§ **EXERCISES TO COMPLETE**
• A. Translate into French this sentence from the file-sharing advice below: "This approach would be better in the long term, but you'll waste a day setting it up initially."
• B. According to the file-sharing advice below, what does ExpanDrive allow a user to map SFTP servers to?

§ **PAGE EXTRACT**
Easiest would be in Ubuntu, right click a folder then click "Sharing Options", then share the folder. In Windows, connect to the share, and work on that copy.
If you're using version control, using continuous integration like Hudson ( http://hudson-ci.org/ ) would help if you create a task that builds/exports the website for the testing server. This approach would be better in the long term, but you'll waste a day setting it up initially.
I prefer SFTP to FTP.
That said, ExpanDrive lets you map SFTP servers to local drive letters, which then means you can use any text editor to access your files directly on the test server, or use other mechanisms to keep the files in sync. Since they show up as two local drives, you can use just about any product out there.
If you want to use FTP, you can just map the drive in Windows Explorer. If you open up My Computer, then go to Tools > Map Network Drive, you can map a FTP server folder to any local drive. Just type in the address as the folder, ie. ftp://mscharley#192.168.0.10/htdocs
This will atleast save you a trip to the FTP client...

§ **SOURCE DATA**

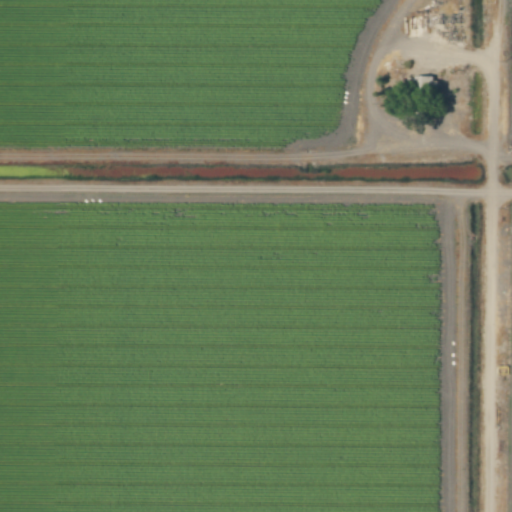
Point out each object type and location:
road: (498, 191)
road: (484, 257)
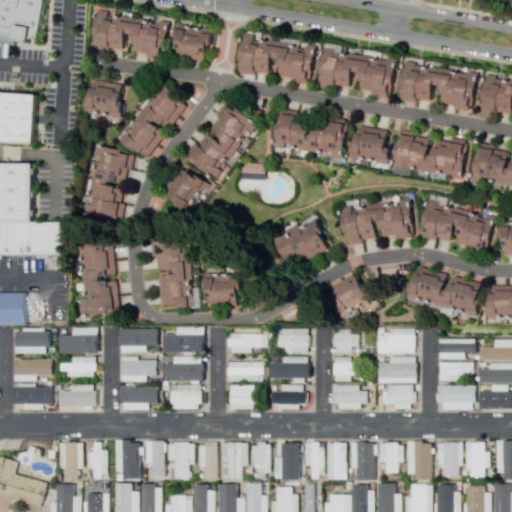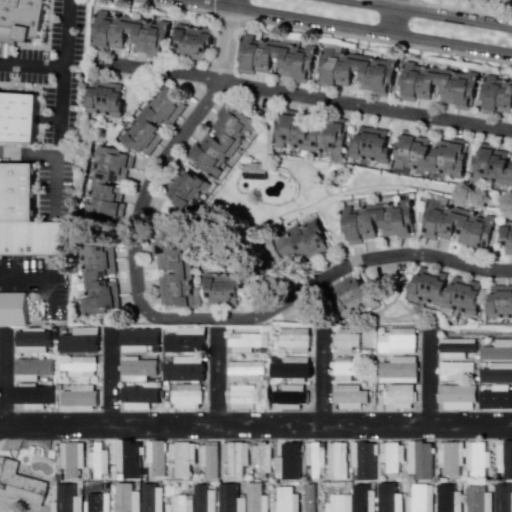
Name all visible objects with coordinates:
building: (472, 0)
building: (509, 4)
building: (2, 10)
road: (426, 13)
building: (19, 20)
building: (35, 20)
road: (395, 20)
building: (12, 26)
road: (330, 29)
building: (122, 35)
building: (134, 35)
building: (188, 43)
building: (197, 44)
building: (283, 59)
building: (273, 61)
road: (35, 67)
parking lot: (58, 71)
road: (69, 73)
building: (354, 73)
building: (363, 73)
building: (435, 86)
building: (444, 86)
road: (304, 95)
building: (496, 96)
building: (499, 96)
building: (102, 99)
building: (111, 101)
building: (21, 117)
building: (17, 118)
building: (153, 121)
building: (159, 122)
building: (317, 134)
building: (309, 135)
building: (227, 140)
building: (220, 141)
building: (377, 145)
road: (169, 151)
building: (408, 152)
road: (29, 155)
building: (436, 155)
building: (497, 166)
building: (492, 167)
building: (260, 172)
building: (104, 183)
building: (112, 184)
road: (58, 187)
building: (189, 188)
building: (183, 190)
parking lot: (58, 191)
building: (20, 192)
building: (23, 219)
building: (383, 222)
building: (375, 225)
building: (456, 227)
building: (464, 227)
building: (509, 235)
building: (38, 239)
building: (505, 239)
building: (309, 242)
building: (310, 242)
building: (165, 270)
building: (179, 274)
road: (328, 276)
building: (103, 279)
road: (33, 280)
building: (93, 280)
building: (228, 290)
building: (219, 291)
building: (444, 291)
building: (453, 293)
building: (349, 298)
building: (352, 298)
building: (498, 303)
building: (503, 304)
building: (12, 309)
building: (15, 310)
building: (290, 313)
building: (384, 332)
building: (136, 340)
building: (293, 340)
building: (77, 341)
building: (144, 341)
building: (184, 341)
building: (191, 341)
building: (346, 341)
building: (30, 342)
building: (37, 342)
building: (85, 342)
building: (244, 342)
building: (298, 342)
building: (350, 342)
building: (396, 342)
building: (252, 343)
building: (402, 343)
building: (457, 347)
building: (462, 350)
building: (497, 351)
building: (500, 352)
building: (75, 368)
building: (85, 368)
building: (29, 369)
building: (289, 369)
building: (457, 369)
building: (37, 370)
building: (191, 370)
building: (345, 370)
building: (350, 370)
building: (136, 371)
building: (142, 371)
building: (181, 371)
building: (245, 371)
building: (297, 371)
building: (397, 371)
building: (250, 372)
building: (403, 372)
building: (460, 372)
building: (500, 374)
building: (496, 375)
road: (112, 377)
road: (219, 377)
road: (6, 378)
road: (325, 378)
road: (431, 378)
building: (456, 395)
building: (30, 396)
building: (242, 396)
building: (399, 396)
building: (76, 397)
building: (497, 397)
building: (38, 398)
building: (84, 398)
building: (136, 398)
building: (184, 398)
building: (191, 398)
building: (248, 398)
building: (349, 398)
building: (355, 398)
building: (404, 398)
building: (463, 398)
building: (501, 398)
building: (145, 399)
building: (290, 399)
building: (295, 399)
road: (255, 425)
building: (505, 457)
building: (162, 458)
building: (397, 458)
building: (507, 458)
building: (154, 459)
building: (188, 459)
building: (390, 459)
building: (456, 459)
building: (67, 460)
building: (77, 460)
building: (126, 460)
building: (134, 460)
building: (261, 460)
building: (268, 460)
building: (321, 460)
building: (451, 460)
building: (477, 460)
building: (483, 460)
building: (96, 461)
building: (179, 461)
building: (215, 461)
building: (239, 461)
building: (315, 461)
building: (336, 461)
building: (364, 461)
building: (421, 461)
building: (426, 461)
building: (103, 462)
building: (208, 462)
building: (232, 462)
building: (288, 462)
building: (343, 462)
building: (369, 462)
building: (295, 464)
building: (18, 485)
building: (22, 485)
building: (98, 498)
building: (63, 499)
building: (133, 499)
building: (157, 499)
building: (185, 499)
building: (209, 499)
building: (261, 499)
building: (295, 499)
building: (369, 499)
building: (395, 499)
building: (427, 499)
building: (434, 499)
building: (454, 499)
building: (488, 499)
building: (506, 499)
building: (72, 500)
building: (236, 500)
building: (484, 500)
building: (106, 501)
building: (291, 501)
building: (318, 501)
building: (362, 502)
building: (344, 504)
building: (185, 505)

§ **SOLUTIONS PER TASK**
• A. Cette approche serait préférable à long terme, mais vous perdrez une journée à la mettre en place au départ.

• B. Local drive letters.